3D imaging, temperature map allow physicians to see ablation of brain tumors

Researchers from the University of Southern California (USC) Viterbi School of Engineering are making radiofrequency ablation safer and faster with real-time thermal imaging and an associated probe device, according to an April 9 USC news release

The research was published online March 3 in IEEE Transactions on Biomedical Engineering. 

“Although ablation is becoming increasingly popular, there is still no thermal imaging technology in regular clinical use to monitor these procedures in real time and ensure that the correct thermal dose is delivered the first time,” said co-author and research assistant professor John Stang, PhD, of the Ming Hsieh Department of Electrical Engineering, in a prepared statement.  
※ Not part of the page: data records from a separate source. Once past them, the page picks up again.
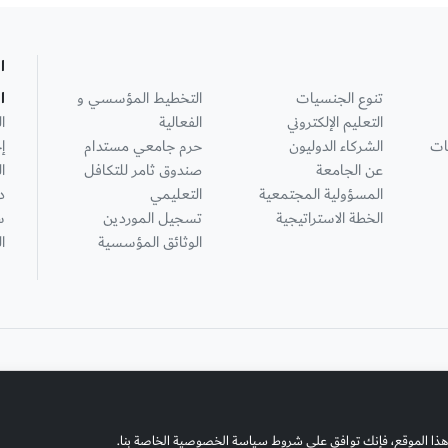
ا
تنوع الجنسيات
التخطيط المؤسسي و
ا
التعليم الإلكتروني
الفعالية
ا
ات
الشركاء الدوليون
حرم جامعي مستدام
إ
عن الجامعة
صندوق ثامر للتكافل
ا
المسؤولية المجتمعية
التعليمي
د
الخطة الاستراتيجية
تسجيل الموردين
س
الوثائق المؤسسية
ا
هذا الموقع، فإنك توافق على شروط سياسة الخصوصية الخاصة بنا.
The non-invasive procedure involves microwave signals being continuously transmitted and received into the designated treatment area. The signals and information from prior imaging examinations are then produced into a 3D quantitative temperature map of the region being operated on.  

Stang and co-author Mahta Moghaddam, PhD, director of the Microwave Systems, Sensors and Imaging Lab at USC, hope that the new method and device will guide a more focused treatment and ultimately reduce follow-up imaging exams, time in the operating room, overtreatment, and procedural risks and costs.  

“Without real-time monitoring, there is the potential for both under-treatment and over-treatment,” Moghaddam said in a prepared statement. “If there is under-treatment, doctors must perform additional rounds of thermal ablation until all of the tumor is destroyed. Each repeat ablation carries increased risk of infection or other complications and takes up more time in the operating room.”